O operacji poinformował szef Pentagonu Pete Hegseth w serwisie społecznościowym X. Według niego, zaatakowane jednostki były znane amerykańskiemu wywiadowi, płynęły typowymi szlakami narkotykowymi i przewoziły duże ilości narkotyków. Wszystkie uderzenia przeprowadzono na wodach międzynarodowych, a siły USA nie poniosły strat.
Hegseth oświadczył, że „ci narkoterroryści zabili więcej Amerykanów niż Al-Kaida — i zostaną wobec nich zastosowane takie same środki”.
Południowe Dowództwo Sił Zbrojnych Stanów Zjednoczonych (USSOUTHCOM) natychmiast rozpoczęło standardowe procedury poszukiwawczo-ratownicze (SAR), a meksykańskie służby przejęły koordynację działań ratowniczych.
Przypomnijmy, że prezydent Wenezueli Nicolás Maduro ogłosił szeroko zakrojoną mobilizację wojskową w odpowiedzi na oskarżenia USA o powiązania Caracas z kartelami narkotykowymi.
Nakazał rozmieszczenie 25 tysięcy żołnierzy na granicy z Kolumbią.
Dwa myśliwce F-16 Wenezueli przeprowadziły niebezpieczny przelot nad amerykańskim okrętem wojennym na Morzu Karaibskim.

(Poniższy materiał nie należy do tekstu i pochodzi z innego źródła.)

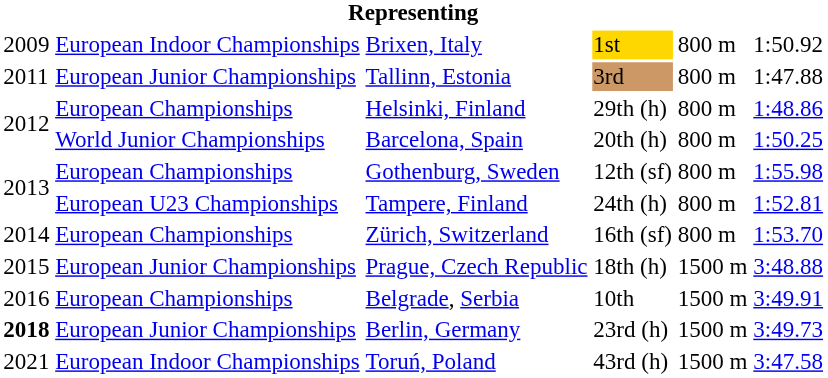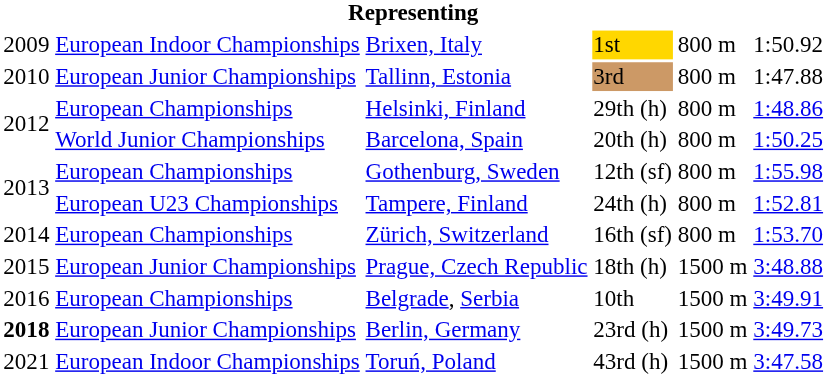Tallinn, Estonia | column 1: 2011 -> 2010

Stany Zjednoczone dokonały także ataku na statek na południu basenu Morza Karaibskiego, który przewoził narkotyki z Wenezueli. W wyniku uderzenia zginęło wszystkich 11 osób na pokładzie, co wywołało ostrą krytykę w kraju i za granicą z powodu podejrzeń, że wśród ofiar mogli być cywile.